A series of wholly aromatic hyperbranched polyimides were successfully prepared by condensation polymerization of a triamine monomer, tris(4-aminophenyl)amine (TAPA), and a series of commercially available dianhydride monomers such as 2,2-bis(3,4-dicarboxyphenyl)hexafluoropropane dianhydride (6FDA), 3,3′,4,4′-diphenylsulfonetetracarboxylic dianhydride (DSDA) and pyromellitic anhydride (PMDA). Two types of hyperbranched polyimides (amine-terminated and anhydride terminated) were obtained by controlling monomer addition manner and monomer molar ratio. Films of these hyperbranched polyimides were fabricated by crosslinking treatment during film cast.

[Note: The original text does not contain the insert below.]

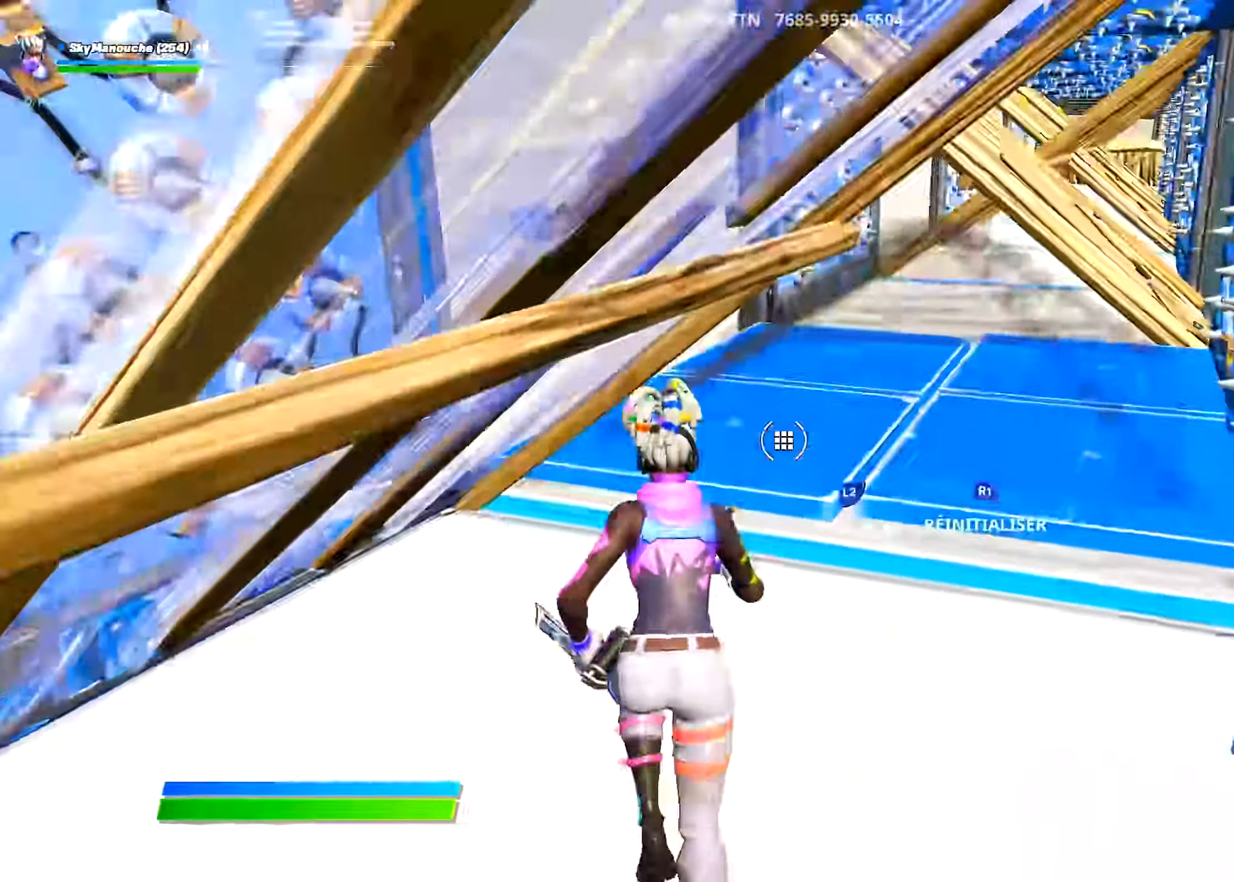
{"buttons": [], "left_stick": "up-left", "right_stick": "center", "events": [[17, "R2", "down"], [84, "right_stick", "up"], [167, "right_stick", "center"], [200, "L2", "down"], [234, "R2", "up"], [334, "L2", "up"], [351, "left_stick", "up-left"]]}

Such a film formation technique is based on the chemical reaction between the terminal functional groups of a hyperbranched polyimide and a difunctional crosslinking agent, which leads to the connection of globular hyperbranched macromolecules via chemical bonds. The amine-terminated hyperbranched polyimides generally exhibited much higher gas permeability coefficients than the corresponding anhydride-terminated ones. Crosslinking had great effects on gas permeation properties: lower crosslinking density resulted in higher gas permeability coefficients, but the ideal selectivity hardly changed. For the same hyperbranched polyimide, the “rigid” crosslinking agent, terephthaldehyde (TPA), gave much higher gas permeability coefficients and very similar (CO 2/N 2) or only a little lower (CO 2/CH 4 and O 2/N 2) ideal selectivity than the “flexible” one, ethylene glycol diglycidyl ether (EGDE). TPA-crosslinked hyperbranched polyimide membranes displayed better separation performance than that of the linear analogues and many other linear polymeric membranes. The amine-terminated 6FDA-TAPA hyperbranched polyimide membrane crosslinked with TPA, for example, displayed fairly high CO 2/N 2 separation performance, i.e. P CO 2 =65 barrer and P CO 2 / P N 2 =30 at 1 atm and 35°C.